> _ASSIGNED TASK_
Copy out the text of all the data below, putting "internos" wherever "residentes" appears and keeping everything else the same. Leave the pictures out.

> _RECORDS TO USE_
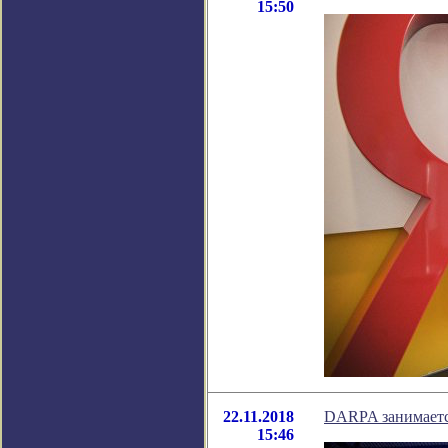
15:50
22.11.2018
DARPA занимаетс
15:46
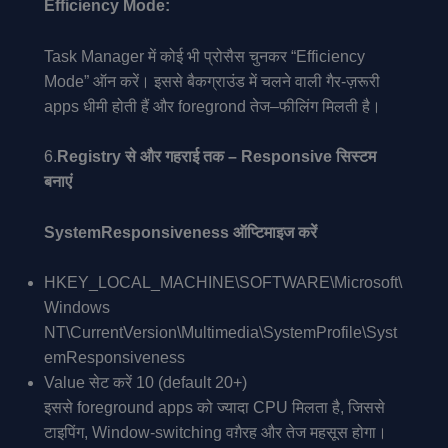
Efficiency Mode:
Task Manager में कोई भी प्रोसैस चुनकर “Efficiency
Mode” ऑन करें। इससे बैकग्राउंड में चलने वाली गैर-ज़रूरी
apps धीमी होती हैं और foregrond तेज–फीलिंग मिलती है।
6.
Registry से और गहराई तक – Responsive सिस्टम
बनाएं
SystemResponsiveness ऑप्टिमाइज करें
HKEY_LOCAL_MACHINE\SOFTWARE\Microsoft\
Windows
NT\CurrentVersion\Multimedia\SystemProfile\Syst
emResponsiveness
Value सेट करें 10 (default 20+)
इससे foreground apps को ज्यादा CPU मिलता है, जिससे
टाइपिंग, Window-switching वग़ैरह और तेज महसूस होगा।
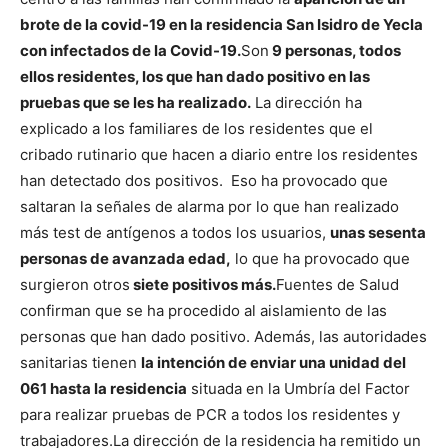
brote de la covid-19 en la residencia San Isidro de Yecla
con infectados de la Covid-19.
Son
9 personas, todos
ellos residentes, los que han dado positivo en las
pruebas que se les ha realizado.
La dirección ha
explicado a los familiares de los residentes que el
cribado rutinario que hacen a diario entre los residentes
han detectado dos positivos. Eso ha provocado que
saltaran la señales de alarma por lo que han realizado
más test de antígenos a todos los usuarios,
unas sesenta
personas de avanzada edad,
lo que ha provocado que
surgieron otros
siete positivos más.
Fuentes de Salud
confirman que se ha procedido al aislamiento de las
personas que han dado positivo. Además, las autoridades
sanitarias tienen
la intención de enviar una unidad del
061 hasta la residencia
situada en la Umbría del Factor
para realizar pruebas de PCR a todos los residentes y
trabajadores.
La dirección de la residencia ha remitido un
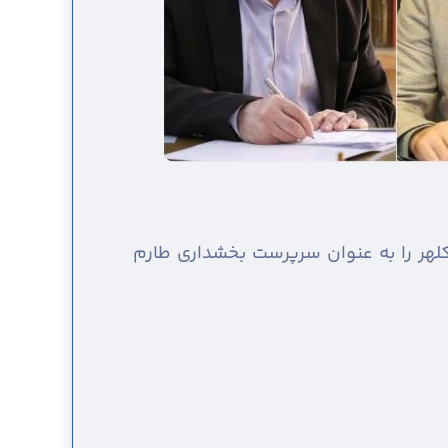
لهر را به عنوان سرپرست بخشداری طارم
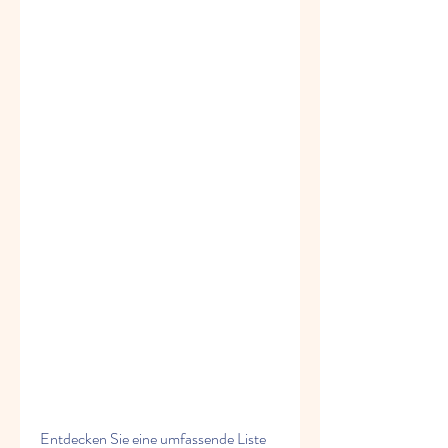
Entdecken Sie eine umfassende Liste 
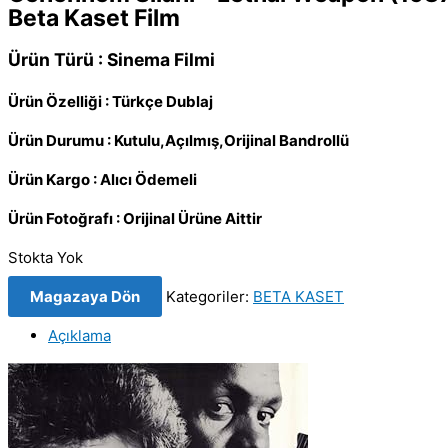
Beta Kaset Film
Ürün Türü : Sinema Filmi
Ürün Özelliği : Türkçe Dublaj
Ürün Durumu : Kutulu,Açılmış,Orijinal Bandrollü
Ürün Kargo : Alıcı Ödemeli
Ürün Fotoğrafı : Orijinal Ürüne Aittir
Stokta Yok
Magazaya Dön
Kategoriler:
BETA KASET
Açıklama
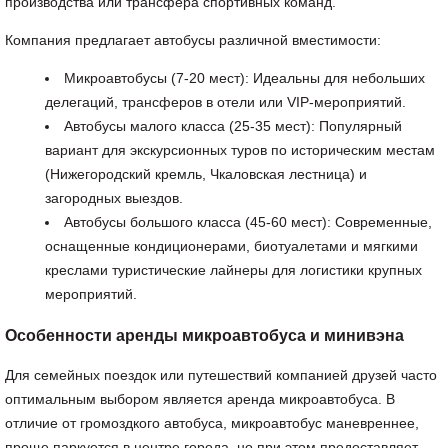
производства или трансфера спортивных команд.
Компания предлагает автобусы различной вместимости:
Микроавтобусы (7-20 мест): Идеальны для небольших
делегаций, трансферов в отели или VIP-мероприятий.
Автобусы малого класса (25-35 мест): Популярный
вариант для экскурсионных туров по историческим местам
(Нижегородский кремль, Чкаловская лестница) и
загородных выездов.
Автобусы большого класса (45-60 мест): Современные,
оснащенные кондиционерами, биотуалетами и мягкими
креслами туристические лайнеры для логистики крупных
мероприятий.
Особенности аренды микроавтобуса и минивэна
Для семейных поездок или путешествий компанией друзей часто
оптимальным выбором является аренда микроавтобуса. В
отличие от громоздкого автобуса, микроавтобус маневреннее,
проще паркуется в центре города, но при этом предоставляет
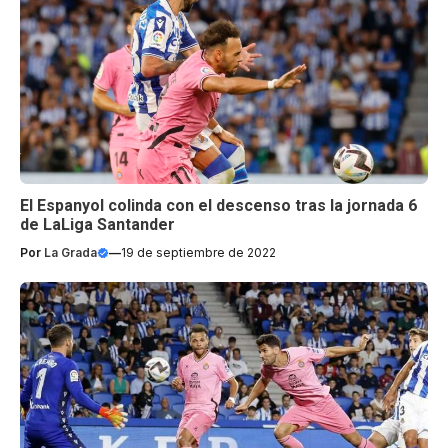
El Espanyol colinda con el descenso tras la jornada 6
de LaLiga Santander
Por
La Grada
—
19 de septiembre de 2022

> _ANSWER FOR THE TASK_
15:50
22.11.2018
DARPA занимаетс
15:46
Efficiency Mode:
Task Manager में कोई भी प्रोसैस चुनकर “Efficiency
Mode” ऑन करें। इससे बैकग्राउंड में चलने वाली गैर-ज़रूरी
apps धीमी होती हैं और foregrond तेज–फीलिंग मिलती है।
6.
Registry से और गहराई तक – Responsive सिस्टम
बनाएं
SystemResponsiveness ऑप्टिमाइज करें
HKEY_LOCAL_MACHINE\SOFTWARE\Microsoft\
Windows
NT\CurrentVersion\Multimedia\SystemProfile\Syst
emResponsiveness
Value सेट करें 10 (default 20+)
इससे foreground apps को ज्यादा CPU मिलता है, जिससे
टाइपिंग, Window-switching वग़ैरह और तेज महसूस होगा।
brote de la covid-19 en la residencia San Isidro de Yecla
con infectados de la Covid-19.
Son
9 personas, todos
ellos internos, los que han dado positivo en las
pruebas que se les ha realizado.
La dirección ha
explicado a los familiares de los internos que el
cribado rutinario que hacen a diario entre los internos
han detectado dos positivos. Eso ha provocado que
saltaran la señales de alarma por lo que han realizado
más test de antígenos a todos los usuarios,
unas sesenta
personas de avanzada edad,
lo que ha provocado que
surgieron otros
siete positivos más.
Fuentes de Salud
confirman que se ha procedido al aislamiento de las
personas que han dado positivo. Además, las autoridades
sanitarias tienen
la intención de enviar una unidad del
061 hasta la residencia
situada en la Umbría del Factor
para realizar pruebas de PCR a todos los internos y
trabajadores.
La dirección de la residencia ha remitido un
لهر را به عنوان سرپرست بخشداری طارم
Entdecken Sie eine umfassende Liste 
Beta Kaset Film
Ürün Türü : Sinema Filmi
Ürün Özelliği : Türkçe Dublaj
Ürün Durumu : Kutulu,Açılmış,Orijinal Bandrollü
Ürün Kargo : Alıcı Ödemeli
Ürün Fotoğrafı : Orijinal Ürüne Aittir
Stokta Yok
Magazaya Dön
Kategoriler:
BETA KASET
Açıklama
производства или трансфера спортивных команд.
Компания предлагает автобусы различной вместимости:
Микроавтобусы (7-20 мест): Идеальны для небольших
делегаций, трансферов в отели или VIP-мероприятий.
Автобусы малого класса (25-35 мест): Популярный
вариант для экскурсионных туров по историческим местам
(Нижегородский кремль, Чкаловская лестница) и
загородных выездов.
Автобусы большого класса (45-60 мест): Современные,
оснащенные кондиционерами, биотуалетами и мягкими
креслами туристические лайнеры для логистики крупных
мероприятий.
Особенности аренды микроавтобуса и минивэна
Для семейных поездок или путешествий компанией друзей часто
оптимальным выбором является аренда микроавтобуса. В
отличие от громоздкого автобуса, микроавтобус маневреннее,
проще паркуется в центре города, но при этом предоставляет
El Espanyol colinda con el descenso tras la jornada 6
de LaLiga Santander
Por
La Grada
—
19 de septiembre de 2022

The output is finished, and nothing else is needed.